News

ZHE property under the hammer for salaries

The company will have a delivery van, a delivery combi, a fridge and a steel filling cabinet auctioned in order to raise P203,680 towards payment of employee salary arrears.

The Industrial Court Registrar on February 7, 2019 issued a writ of execution directing the deputy sheriff to attach and take into execution the movable property of ZHE and that of its two directors Joel Baitse and Ronny Mojadife.

This came after the Commissioner of Labour awarded the aforesaid default award on December 10, 2018. The company failed to pay salaries on January 10, 2019 as had been ordered.

Ten employees had reported the company to the Department of Labour after it failed to pay them salaries between late 2017 and 2018.

The employee owed the most money is Thuso Mahangwe, who will pocket P48,000.

A draft report on the status of ZHE prepared for BOSETU has unearthed gross maladministration in actions between the union and the company.

ZHE is a logistics company, which is now on its knees despite BOSETU having injected at least P30 million in it.

BOSETU last year engaged Pashur Investments to carry out an audit on the company it had bought a 25% stake in three years ago.
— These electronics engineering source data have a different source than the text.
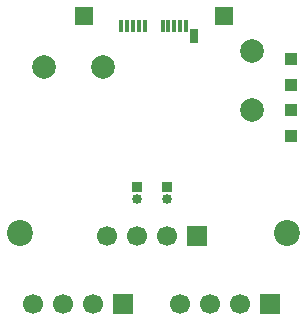
<source format=gbr>
%TF.GenerationSoftware,KiCad,Pcbnew,9.0.5*%
%TF.CreationDate,2025-10-22T16:43:26-04:00*%
%TF.ProjectId,USBC_I2C,55534243-5f49-4324-932e-6b696361645f,rev?*%
%TF.SameCoordinates,Original*%
%TF.FileFunction,Soldermask,Bot*%
%TF.FilePolarity,Negative*%
%FSLAX46Y46*%
G04 Gerber Fmt 4.6, Leading zero omitted, Abs format (unit mm)*
G04 Created by KiCad (PCBNEW 9.0.5) date 2025-10-22 16:43:26*
%MOMM*%
%LPD*%
G01*
G04 APERTURE LIST*
%ADD10R,0.380000X1.000000*%
%ADD11R,0.700000X1.150000*%
%ADD12R,1.700000X1.700000*%
%ADD13C,1.700000*%
%ADD14C,2.000000*%
%ADD15C,2.200000*%
%ADD16R,0.850000X0.850000*%
%ADD17C,0.850000*%
%ADD18R,1.000000X1.000000*%
%ADD19R,1.500000X1.500000*%
G04 APERTURE END LIST*
D10*
%TO.C,USB1*%
X99560000Y-59182000D03*
X99060000Y-59182000D03*
X98560000Y-59182000D03*
X98060000Y-59182000D03*
X97560000Y-59182000D03*
X96060000Y-59182000D03*
X95560000Y-59182000D03*
X95060000Y-59182000D03*
X94560000Y-59182000D03*
X94060000Y-59182000D03*
D11*
X100230000Y-60022000D03*
%TD*%
D12*
%TO.C,REF\u002A\u002A*%
X94234000Y-82737000D03*
D13*
X91694000Y-82737000D03*
X89154000Y-82737000D03*
X86614000Y-82737000D03*
%TD*%
D14*
%TO.C,REF\u002A\u002A*%
X92517600Y-62687200D03*
X87517600Y-62687200D03*
%TD*%
D12*
%TO.C,REF\u002A\u002A*%
X100457000Y-76962000D03*
D13*
X97917000Y-76962000D03*
X95377000Y-76962000D03*
X92837000Y-76962000D03*
%TD*%
D15*
%TO.C,H1*%
X85520000Y-76660000D03*
%TD*%
D16*
%TO.C,REF\u002A\u002A*%
X95377000Y-72787000D03*
D17*
X95377000Y-73787000D03*
%TD*%
D16*
%TO.C,REF\u002A\u002A*%
X97917000Y-72787000D03*
D17*
X97917000Y-73787000D03*
%TD*%
D14*
%TO.C,REF\u002A\u002A*%
X105156000Y-61254000D03*
X105156000Y-66254000D03*
%TD*%
D15*
%TO.C,H2*%
X108120000Y-76660000D03*
%TD*%
D12*
%TO.C,REF\u002A\u002A*%
X106680000Y-82737000D03*
D13*
X104140000Y-82737000D03*
X101600000Y-82737000D03*
X99060000Y-82737000D03*
%TD*%
D18*
%TO.C,REF\u002A\u002A*%
X108458000Y-61976000D03*
%TD*%
D19*
%TO.C,*%
X102768400Y-58369200D03*
%TD*%
D18*
%TO.C,REF\u002A\u002A*%
X108458000Y-68453000D03*
%TD*%
%TO.C,REF\u002A\u002A*%
X108458000Y-66294000D03*
%TD*%
D19*
%TO.C,*%
X90932000Y-58369200D03*
%TD*%
D18*
%TO.C,REF\u002A\u002A*%
X108458000Y-64135000D03*
%TD*%
M02*

</source>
They wanted the auditors to undertake a review of the current status of business, determine future prospects of business success and whether it would be worthy to continue investing in it.

The audit report states that the valuation figure was based on projections, which were unrealistically high compared to those used during the company’s launch and the first financial statements, and are far from the current accruals.

The auditors found that there had been poor financial management and control over expenditure characterised by lavish spending without prioritisation and due consideration of value for money resulting in lack of working capital, which is crippling the business.

“There has been poor control over cash with no defined petty cash limit resulting in withdrawals ranging between P10,000 and P60,000 under this classification.

“We could not be furnished with documents to prove usage of the money and these remain unaccounted for.

One employee who has since left the company obtained over P959,400 from October 2016 to June 2017 without accounting for it.

The auditors also bemoaned that significant amounts were spent on marketing and branding, which raised eyebrows as to whether or not the amounts were spent as purported.

“The rates at which service providers charged the company were exorbitant in many cases, which raises suspicion of collusion with intent to siphon BOSETU money through ZHE,” noted the auditors.